Disaggregation-induced emission enhancement was studied using a self-aggregated bis-indole derivative, 3,3 '-bisindolyl(phenyl)methane (BIPM), and beta-CD molecules were employed for the emission recovery. In our recent study, BIPM molecules were found to exhibit weak emission efficiency in pure water due to aggregation-caused quenching (ACQ) effects. In the present study, we employed a simple, effective, biologically benign, and sustainable strategy in an attempt to disaggregate the BIPM self-aggregates into monomers to restore their emission efficiency. The beta-CD molecules were found to be effective in disaggregating the BIPM associations through tugging the monomers from their self-associations and encapsulating them into supramolecular nanocavities. The changes in the photophysical, dynamical, and thermodynamic properties associated with the disaggregation of the probe assemblies were studied by employing steady-state and time-resolved spectroscopy, isothermal titration calorimetry, and transmission electron microscopy with support from computational studies.
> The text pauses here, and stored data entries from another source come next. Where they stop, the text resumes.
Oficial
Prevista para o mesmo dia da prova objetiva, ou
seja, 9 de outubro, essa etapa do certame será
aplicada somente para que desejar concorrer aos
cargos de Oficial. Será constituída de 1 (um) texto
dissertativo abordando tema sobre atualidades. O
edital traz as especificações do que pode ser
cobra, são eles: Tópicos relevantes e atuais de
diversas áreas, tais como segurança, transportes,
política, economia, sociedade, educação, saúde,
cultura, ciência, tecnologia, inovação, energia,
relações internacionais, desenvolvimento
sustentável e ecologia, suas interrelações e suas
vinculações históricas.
The detailed photophysical and thermodynamic investigations on the disaggregation of the BIPM self-associations might provide significant insights towards its suitability for diverse biological and pharmaceutical applications.

Automated summary

Disaggregation-induced emission enhancement of a self-aggregated bis-indole derivative (BIPM) was studied using beta-CD molecules for emission recovery. A simple and effective strategy was employed to disaggregate the BIPM self-aggregates into monomers using beta-CD molecules, leading to improved emission efficiency. Photophysical and thermodynamic investigations were carried out to understand the disaggregation process and its potential applications in diverse biological and pharmaceutical fields.